→ **PROBLEM DETAILS**
Omit every image, and transcribe the remaining entries exactly as given.

→ **RECORD EXCERPTS**
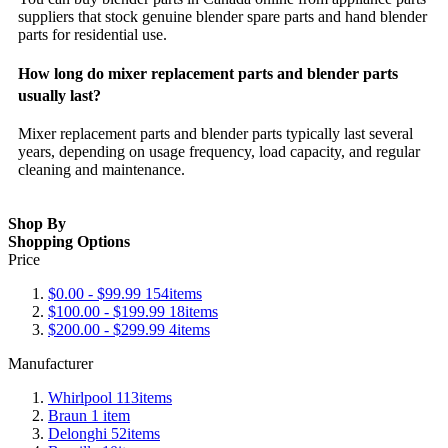
suppliers that stock genuine blender spare parts and hand blender
parts for residential use.
How long do mixer replacement parts and blender parts
usually last?
Mixer replacement parts and blender parts typically last several
years, depending on usage frequency, load capacity, and regular
cleaning and maintenance.
Shop By
Shopping Options
Price
$0.00
-
$99.99
154
items
$100.00
-
$199.99
18
items
$200.00
-
$299.99
4
items
Manufacturer
Whirlpool
113
items
Braun
1
item
Delonghi
52
items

→ **ANSWER SPACE**
suppliers that stock genuine blender spare parts and hand blender
parts for residential use.
How long do mixer replacement parts and blender parts
usually last?
Mixer replacement parts and blender parts typically last several
years, depending on usage frequency, load capacity, and regular
cleaning and maintenance.
Shop By
Shopping Options
Price
$0.00
-
$99.99
154
items
$100.00
-
$199.99
18
items
$200.00
-
$299.99
4
items
Manufacturer
Whirlpool
113
items
Braun
1
item
Delonghi
52
items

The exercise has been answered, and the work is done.